What to do with words with niqqud (or partial niqqud) is an issue we've long been wondering about. What is the best thing to do - mark all of them as errors? Mark all of them as correct? Anything else?
As I'll explain now, we decided that marking all of them as *errors* is actually the best thing to do, so we don't consider this a bug.

Clearly, the best option would have been for Hspell to also know the right niqqud, and accept שלום with a qamats on the shin, but *not* with a patach. However, this will require Hspell to know the correct niqqud, which it currently doesn't - and adding it will require a huge effort, which isn't likely in the near future.

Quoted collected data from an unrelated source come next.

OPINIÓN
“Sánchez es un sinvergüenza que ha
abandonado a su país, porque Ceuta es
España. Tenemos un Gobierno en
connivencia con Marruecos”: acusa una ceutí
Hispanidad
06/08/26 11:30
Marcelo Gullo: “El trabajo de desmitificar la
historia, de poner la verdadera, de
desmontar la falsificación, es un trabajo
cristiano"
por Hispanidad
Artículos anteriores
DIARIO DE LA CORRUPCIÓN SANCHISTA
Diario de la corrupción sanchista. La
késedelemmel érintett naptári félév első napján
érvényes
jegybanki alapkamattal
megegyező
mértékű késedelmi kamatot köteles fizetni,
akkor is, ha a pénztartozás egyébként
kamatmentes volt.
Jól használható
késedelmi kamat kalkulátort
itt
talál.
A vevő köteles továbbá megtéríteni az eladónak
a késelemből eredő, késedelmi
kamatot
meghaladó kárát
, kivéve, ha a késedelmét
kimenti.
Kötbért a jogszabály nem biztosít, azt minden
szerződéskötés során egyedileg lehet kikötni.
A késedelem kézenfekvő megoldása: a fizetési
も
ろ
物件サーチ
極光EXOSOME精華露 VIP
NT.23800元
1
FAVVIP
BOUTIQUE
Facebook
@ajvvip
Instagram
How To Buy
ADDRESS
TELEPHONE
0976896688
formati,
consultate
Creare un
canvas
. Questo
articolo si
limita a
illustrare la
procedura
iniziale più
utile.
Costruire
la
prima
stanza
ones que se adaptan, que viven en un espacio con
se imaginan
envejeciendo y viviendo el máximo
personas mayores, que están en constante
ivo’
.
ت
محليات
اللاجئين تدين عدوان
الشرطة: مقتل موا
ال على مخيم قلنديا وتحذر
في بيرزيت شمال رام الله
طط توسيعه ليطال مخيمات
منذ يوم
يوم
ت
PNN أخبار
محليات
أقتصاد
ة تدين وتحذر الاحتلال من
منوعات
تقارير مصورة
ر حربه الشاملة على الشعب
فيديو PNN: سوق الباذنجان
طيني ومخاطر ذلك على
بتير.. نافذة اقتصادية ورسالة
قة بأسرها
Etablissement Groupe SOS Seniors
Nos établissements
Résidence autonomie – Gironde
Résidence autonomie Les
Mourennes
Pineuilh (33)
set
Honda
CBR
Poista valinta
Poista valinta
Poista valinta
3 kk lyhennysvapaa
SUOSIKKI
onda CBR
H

A second option could have been to simply ignore any niqqud marks, and spell-check only the letters as if the niqqud isn't there. I believe this is what you want. There are several serious problems with this suggestion: First, it will lead the spell-checker to "accept" any niqqud, including wrong niqqud (e.g., שלום with patach). A user who is not aware of this will believe the computer is confirming that he wrote the right niqqud... The second problem is that words with full niqqud (as opposed to partial niqqud) also have different underlying spelling (fewer imot qri'a), so if you try to spell-check fully vowelled text, you'll get many of your *correct* words marked as spelling errors, when in fact they are not. For these two reasons, I don't like this option: It implies that we can spell-check partial niqqud, while we can't, and it implies that we can spell-check completely vowelled text, while in fact we can't.

The currently-used third option is to mark any vowelled word as an error. The user sees this "error", just like any unknown proper name and such are marked as "errors", and has the option to verify this spelling on his own and add it to his private dictionary. Indeed, long vowelled text will be entirely marked as errors, but this is good because Hspell indeed can't verify its spelling! If the user wants to exempt such paragraphs from being spell-checked, he can easily do that - a text style can choose the "language" which it uses, and the user can define a style which says its text is not in Hebrew (or in Hebrew, without spellchecking).

A fourth option could have been to consider *any* word with niqqud as a correct word. This eliminates the second problem of the 2nd option (you don't get random errors on correct fully-vowelled text) and I actually prefer it over the 2nd option, but you still have the first problem - that the user *thinks* his text is being spell-checked, when in fact it isn't.

So to summarize, I do believe that the current behaviour is reasonable, and not a bug.
Comment 8 Michael Meeks 2012-05-08 12:54:34 UTC
could we not write a set of simple lightproof rules for Hebrew to capture this ? [ if the rendering is context sensitive it seems that might be a better approach ]. Based on Nadav's input - I'm closing this NOTABUG for now :-) that is until someone pokes at lightproof to add their rule.